*** Document segment ***
The AC voltage is for the heater in the VFD display. You'll spend a lot more time re-engineering a PC power supply to work than you will just fixing the original.

Reply to
James Sweet

Likewise, the -27v is also for the VFD. The 3.3v will be the CPU core voltage, so must be properly regulated. If you have done damage beyond the original PSU fault, it's probably not worth wasting more time and effort on. Just what additional components do you think you have fried ?

Arfa

Reply to
Arfa Daily

Thanks for your input. Here is what happened:

After testing the output voltages on the PSU and finding them to be a bit off-target, I did a touch of soldering to eliminate the dry joint possibility. Unfortunately I think I may have killed a couple of the more sensitive components (all soldering was done on the low-voltage side of the board). Upon plugging it back in there were several flashes followed by a blown fuse. On closer investigation with my trusty multimeter, I found the live side to be completely shorted. Once I desoldered and tested a few components, I found three of the four rectifier diodes were shot. I imagine it must have been a pretty catastrophic problem on the low-power side to have caused this! (and no, there are no shorted tracks) I **think** I may have seen the L7812cv rectifier IC flash in the process.

Just to add to the problem there is a signal diode that has shattered, and is now unreadable. Other than that there are only a couple of sensitive components, so I guess it may well be easier to try and fix it. Does anyone have a schematic for this? I realise that these units aren't really made to be repaired, so there is a good chance that one doesn't exist.

Anyway, thanks again for your help.

messagenews:9os7h.95$mM1.63@trndny08...

the CPU core

Reply to
fredrickew

Did you create a solder bridge somewhere? That could pop things like that.

Your best bet is probably to look on ebay or craigslist for an identical unit with some other problem, I'd guess the optical drive is the most common failure.

Reply to
James Sweet

That could pop things like that.

Reply to
fredrickew

A power supply is just a device. You can repair it like most other things. Sometimes you can't get the parts you need but often you can substitute. However you do need to have some experience and this may be a tough one to learn on.
***
:: Tasks ::
1. Repeat the passage of the power supply repair thread between "Just to add" and "somewhere? That could pop things like that.", inclusive.
2. Go on with the power supply repair thread from the point where it stops.
The records that come next are separate material and have no connection to the power supply repair thread.
*** Given data ***
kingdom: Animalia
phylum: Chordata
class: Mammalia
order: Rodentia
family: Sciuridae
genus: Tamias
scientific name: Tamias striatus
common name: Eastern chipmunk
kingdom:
***
*** Given data ***
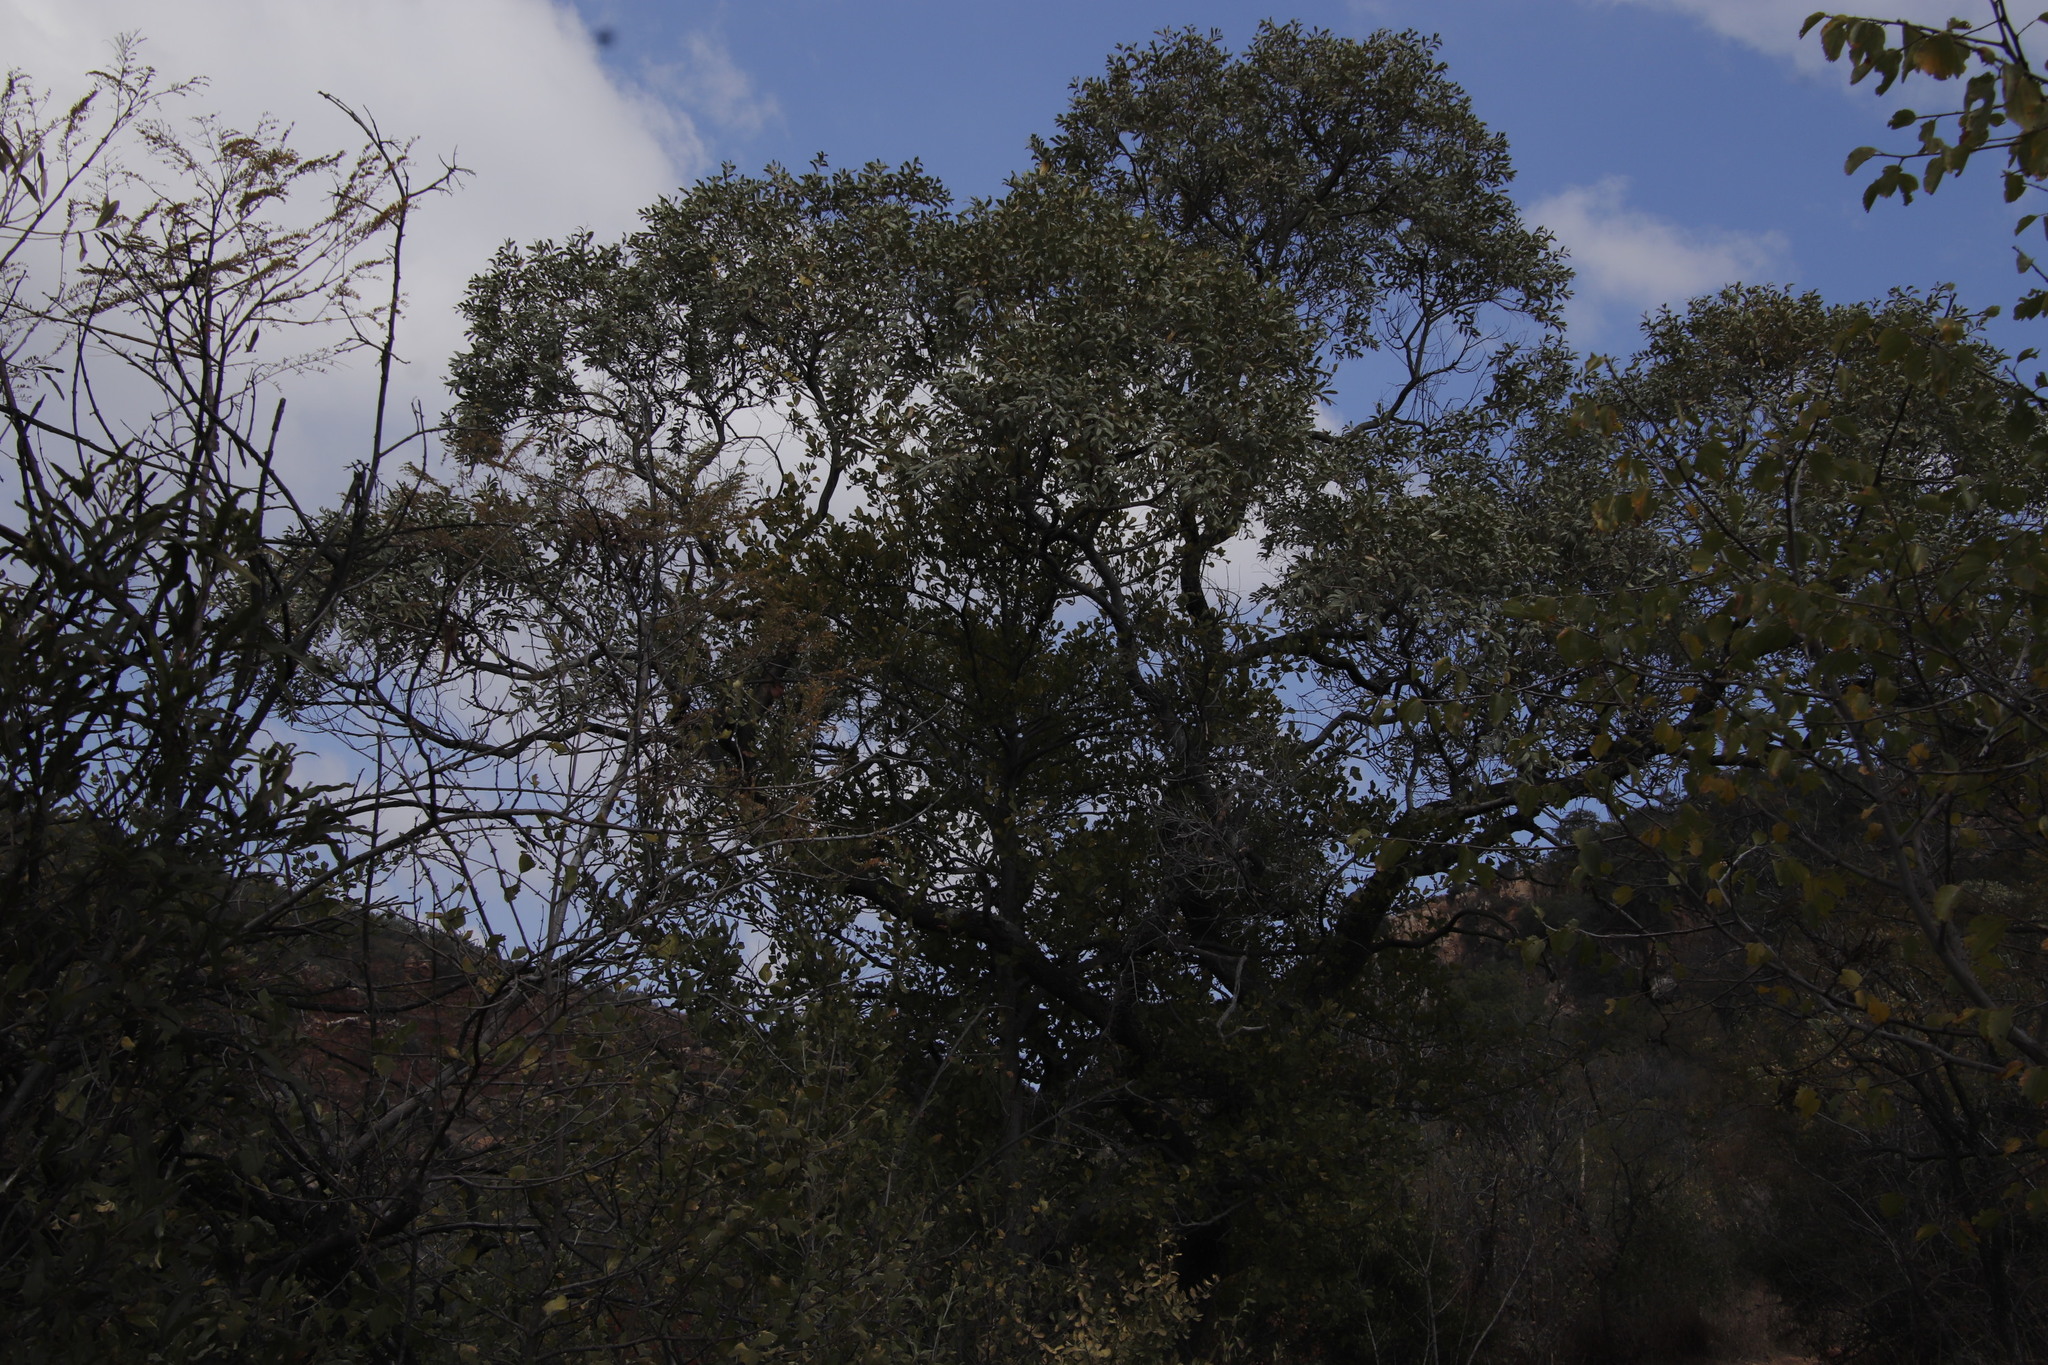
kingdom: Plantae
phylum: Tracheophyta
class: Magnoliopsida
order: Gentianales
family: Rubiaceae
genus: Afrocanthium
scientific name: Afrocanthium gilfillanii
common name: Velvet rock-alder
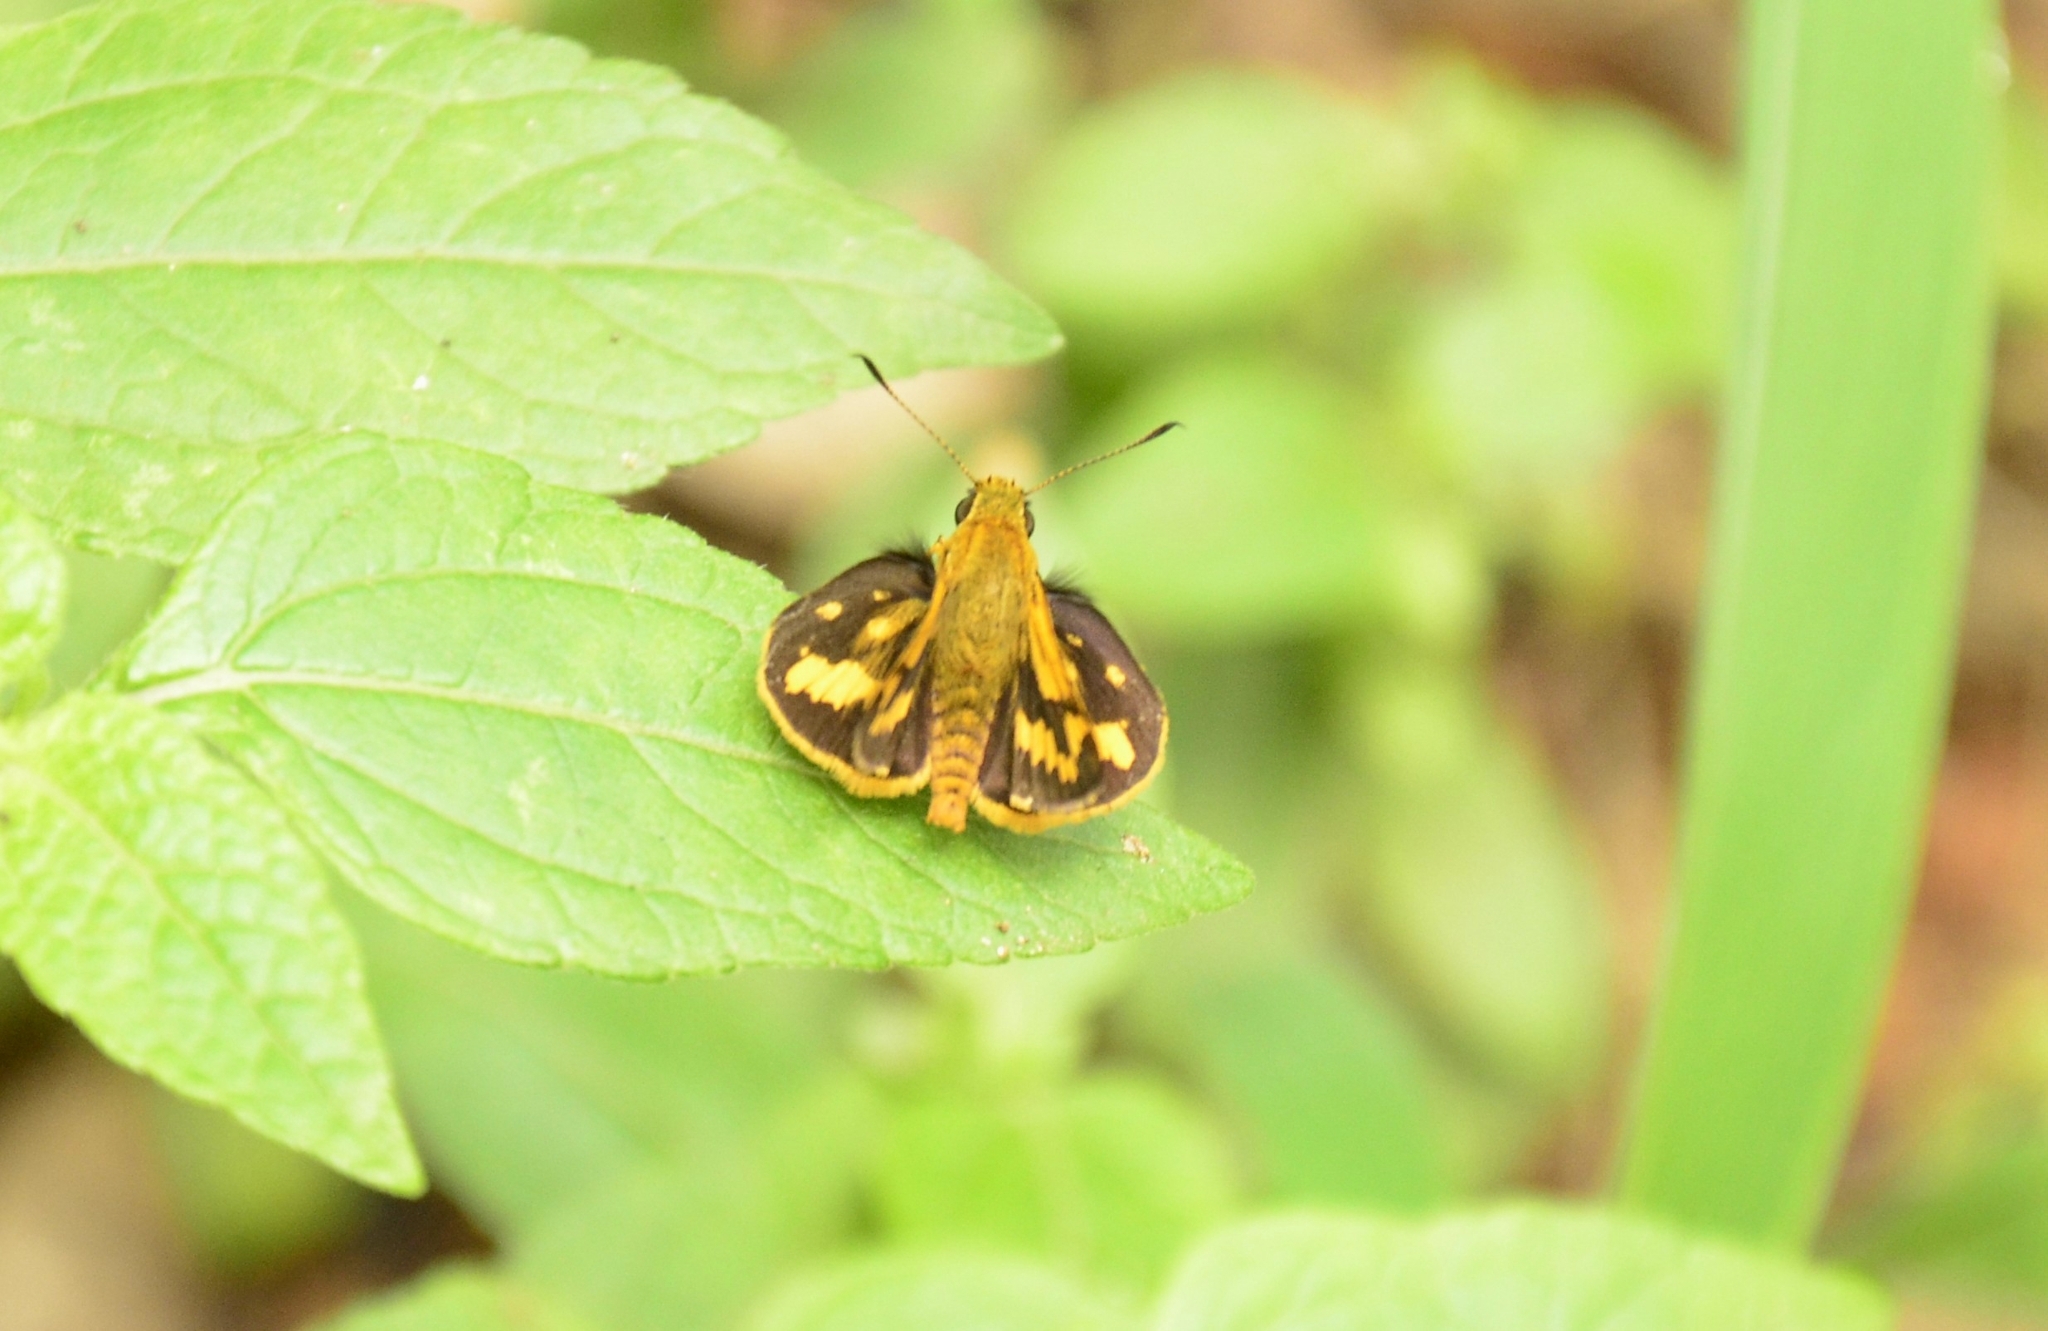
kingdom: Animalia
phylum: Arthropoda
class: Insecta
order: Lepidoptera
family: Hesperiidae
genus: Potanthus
***
:: Results ::
1.
Just to add to the problem there is a signal diode that has shattered, and is now unreadable. Other than that there are only a couple of sensitive components, so I guess it may well be easier to try and fix it. Does anyone have a schematic for this? I realise that these units aren't really made to be repaired, so there is a good chance that one doesn't exist.

Anyway, thanks again for your help.

messagenews:9os7h.95$mM1.63@trndny08...

the CPU core

Reply to
fredrickew

Did you create a solder bridge somewhere? That could pop things like that.

2.
Reply to
Homer J Simpson

3v could possibly come from 5v via 2 power diodes, which will drop apx 1v each. However the exact drop depends on the diodes and current draw, so feeding a cpu from this would be chancey. A 3v reg would be rather safer. Easier though would be a regulated 1.7v dropper, basically a transistor multiplying resistors/diode on the base side. Easy to implement.

The vfd filament is a single fixed load, so this can be run from the smpsu transformer output via a cap or resistor. IOW you need to either measure the vfd filament current draw, or start with a high value R and move down until you get 3.9v on the vfd. IIRC with vfds start by assuming 20mA, then adjust upwards as required.

VFD -27 rail will be very low current, so you can get this by voltage tripling the ac output from the smpsu transformer. It does not need to be 27v, 24-36 is fine. Because the smpsu runs at high freq you should be able to get above 27v no problem. Capacitor size determines how much of the notional '36v - diode drops' you get, so again start small and increase them to get enough V.

NT

Reply to
meow2222

Reply to
fredrickew

Before getting into this any deeper though, I would strongly suggest that you get a suitable isolation transformer to run it from whilst you are working on it. Switch mode power supplies are potentially lethal - and I mean that in the literal sense of the word. Even when run on an isolated supply, they are still dangerous, so please be very careful. It should also be noted that they are extraordinarily fickle - not for the faint-hearted. They can have the most experienced of us tearing their hair out ...

Good luck with it !

Arfa

Reply to
Arfa Daily

3.3V is supplied natively on ATX power supplies- no need for trickery, unless you want to use an old AT supply. -27V or close enough can probably be derived from the winding on the transformer which supplies the -12V rail. Voltage doubling may be necessary though.

Seriously, this is not a very wise idea- there are safety issues to consider. While it may well be made to work, until there's a problem somewhere- PC PSUs are capable of supplying massive currents and will dump

30+ amps into a short circuit before shutting down or self destructing. In the event of a fault on your DVD recorder's main PCB this will vapourise PCB tracks, explode ICs and maybe melt wiring etc, not good unless you like fireworks from your AV gear!.

Frankenstein projects like this are best avoided, if it's worth fixing then I'd advise you get it done properly. If not, scrap it or sell it for spares on eBay. It is quite possible that the power supply damaged the main PCB when it blew anyway.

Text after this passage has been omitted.